Les progrès technologiques ont apporté de véritables progrès à nos vélos en matière de confort, de sécurité, de facilité d’usage. Prenons par exemple l’éclairage. Nous disposions autrefois d’une archaïque et lourde dynamo, qui venait frotter le pneu et freiner le rendement, pour finalement ne produire qu’un maigre pinceau lumineux blafard. Aujourd’hui une petite lampe rechargeable en USB qui se fixe par une sangle extensible sera une solution élégante et légère pour nous éclairer. Les systèmes de roulement avec des petites billes figées dans la graisse ont disparus, remplacés par des roulements en cages, fluides et étanches. Les pédales avec cales-pieds sont entrées au musée du vélo depuis l’invention des pédales auto, … La liste de ces progrès est longue.
Tout cela nous amène à considérer qu’un vieux vélo, sur lequel on aura apporté un part de modernité, peut devenir, après quelques adaptations, un excellent compagnon de route. Il convient de respecter quelques règles pour ne pas être iconoclaste en déguisant une bête de course en « promène bo bo ». Il est important de respecter l’esprit du vélo, et de garder les pièces anciennes que vous aurez démontées, pour un éventuel retour arrière … on ne sait jamais.
Gardons le meilleur du passé …
Le cadre
L’histoire de mon vélo est singulière et faite de hasards. Avec mon copain Pierre nous avions rencontré quelqu’un qui vendait un stock de vélos « pista », détenus par un Club qui arrêtait son activité. Dans le lot il y avait un cadre, avec son pédalier piste (plateau de 46) et sa tige de selle. La signature de Bernard Carré m’a tout de suite attirée car c’était mon cadreur fétiche des années 70-80 et surtout celui qui m’avait construit mon premier vélo de course, à ma mesure. Personne ne voulait de ce cadre rose, peint à l’aérographe. Les acheteurs ne se précipitaient pas autour de ce vélo de « cirque ». Moi il m’inspirait l’ambiance colorée des 6 jours d’autrefois. J’imaginais des cyclistes habillés de maillots en soie colorés, qui bataillaient avec de telles machines, sur un anneau dans le odeurs de fritures, poussés dans ce combat haut en couleurs, par le son nasillard du micro d’un speaker énervé.

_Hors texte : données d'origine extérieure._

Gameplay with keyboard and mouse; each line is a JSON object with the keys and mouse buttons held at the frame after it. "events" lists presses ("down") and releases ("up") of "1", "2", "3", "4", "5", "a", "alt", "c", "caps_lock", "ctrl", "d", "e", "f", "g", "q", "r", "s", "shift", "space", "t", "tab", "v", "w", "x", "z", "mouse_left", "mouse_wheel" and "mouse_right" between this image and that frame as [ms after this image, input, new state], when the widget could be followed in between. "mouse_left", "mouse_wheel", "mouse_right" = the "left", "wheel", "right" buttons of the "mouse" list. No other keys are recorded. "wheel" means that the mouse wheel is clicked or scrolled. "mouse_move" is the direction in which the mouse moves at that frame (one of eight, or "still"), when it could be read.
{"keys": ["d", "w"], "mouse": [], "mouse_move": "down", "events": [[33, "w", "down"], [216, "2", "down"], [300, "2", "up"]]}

Ce pista rose, taillé comme un vélo de poursuite avec ses cotes presque carrées (56×55,5) me faisait de l’oeil. Je l’ai acheté. Il est passé par la case “bo bo” lorsque j’étais en région parisienne, équipé d’un guidon Bull Horn, des roues de piste moyeux Campa à boyaux, j’ai fait quelques rides à Paris avec. Il a 6 ans il a suivi mon déménagement à Aix et il se morfondait, suspendu au clou, dans mon local vélo. Un jour je l’ai même mis en vente sur LBC … personne n’en a voulu, et tant mieux.
Géométrie
A | B | C | D | E | F | G | H |
560 | 575 | 550 | 400 | 600 | 75° | 74° | 160 |
Grâce à Pierre qui m’a trouvé une fourche Vitus chromée neuve et des roues Gipiemme Pista à pneus, et grâce à Gabriel de Dynamo Cycle Repairs qui a fait le montage, nous avons transformé ce pista en routier mono-speed dans le pur esprit “néo-rétro” et pas “bo bo”. L’idée étant de rouler, éventuellement en pignon fixe, grâce à sa roue arrière “flip flop”.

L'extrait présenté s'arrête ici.